Multisearch techniques for implementing data structures on a mesh-connected computer .

M. J. Atallah, F. Dehne, R. Miller, A. Rau-Chaplin, and J.-J. Tsay

Abstract: The {\em multisearch problem} is defined as follows. Given a data structure $D$ modeled as a graph with $n$ constant-degree nodes, perform $O(n)$ searches on $D$. Let $r$ be the length of the longest search path associated with a search process, and assume that the paths are determined ``on-line''. That is, the search paths may overlap arbitrarily. In this paper, we solve the multisearch problem for certain classes of graphs in $O(\sqrt{n} + {r} \frac{\sqrt{n}}{\log n})$ time on a $\sqrt{n} \times \sqrt{n}$ mesh-connected computer. For many data structures, the search path traversed when answering one search query has length $r=O(\log n)$. For these cases, our algorithm processes $O(n)$ such queries in asymptotically optimal $\Theta(\sqrt{n})$ time. The classes of graphs we consider contain many of the important data structures that arise in practice, ranging from simple trees to Kirkpatrick hierarchical search DAGs.
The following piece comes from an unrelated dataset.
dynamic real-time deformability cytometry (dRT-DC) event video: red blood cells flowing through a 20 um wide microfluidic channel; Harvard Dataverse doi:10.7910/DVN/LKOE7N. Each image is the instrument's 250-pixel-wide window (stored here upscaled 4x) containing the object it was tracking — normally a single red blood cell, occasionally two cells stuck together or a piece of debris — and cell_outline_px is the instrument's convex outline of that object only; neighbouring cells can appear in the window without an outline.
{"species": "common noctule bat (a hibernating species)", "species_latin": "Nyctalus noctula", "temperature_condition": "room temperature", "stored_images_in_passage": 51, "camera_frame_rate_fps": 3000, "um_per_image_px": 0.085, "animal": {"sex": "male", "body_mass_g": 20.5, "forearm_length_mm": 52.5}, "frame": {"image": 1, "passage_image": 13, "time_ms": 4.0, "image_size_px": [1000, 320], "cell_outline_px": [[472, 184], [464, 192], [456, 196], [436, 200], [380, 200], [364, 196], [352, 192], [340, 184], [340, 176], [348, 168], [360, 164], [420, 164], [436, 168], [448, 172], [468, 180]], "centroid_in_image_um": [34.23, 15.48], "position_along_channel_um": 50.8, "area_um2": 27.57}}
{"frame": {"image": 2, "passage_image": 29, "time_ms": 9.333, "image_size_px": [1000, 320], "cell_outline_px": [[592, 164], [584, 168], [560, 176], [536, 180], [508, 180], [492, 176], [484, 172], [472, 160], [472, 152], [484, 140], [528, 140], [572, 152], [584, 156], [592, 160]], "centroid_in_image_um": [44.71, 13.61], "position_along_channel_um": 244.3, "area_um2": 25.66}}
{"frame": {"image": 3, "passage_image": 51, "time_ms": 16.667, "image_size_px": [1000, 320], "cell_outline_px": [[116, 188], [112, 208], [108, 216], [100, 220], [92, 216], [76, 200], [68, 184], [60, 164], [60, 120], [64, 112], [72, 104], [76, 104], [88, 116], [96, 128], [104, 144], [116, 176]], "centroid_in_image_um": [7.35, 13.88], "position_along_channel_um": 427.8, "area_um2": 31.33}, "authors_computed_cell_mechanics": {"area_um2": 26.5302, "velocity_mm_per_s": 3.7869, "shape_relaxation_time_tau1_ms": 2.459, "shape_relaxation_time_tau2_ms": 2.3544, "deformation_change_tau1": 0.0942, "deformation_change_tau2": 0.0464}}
Multisearch is a useful abstraction that can be used to implement parallel versions of standard sequential data structures on a mesh. As example applications, we consider a variety of parallel online tree traversals, as well as hierarchical representations of polyhedra and its myriad of applications (lines-polyhedron intersection queries, multiple tangent plane determination, intersecting convex polyhedra, and three-dimensional convex hull).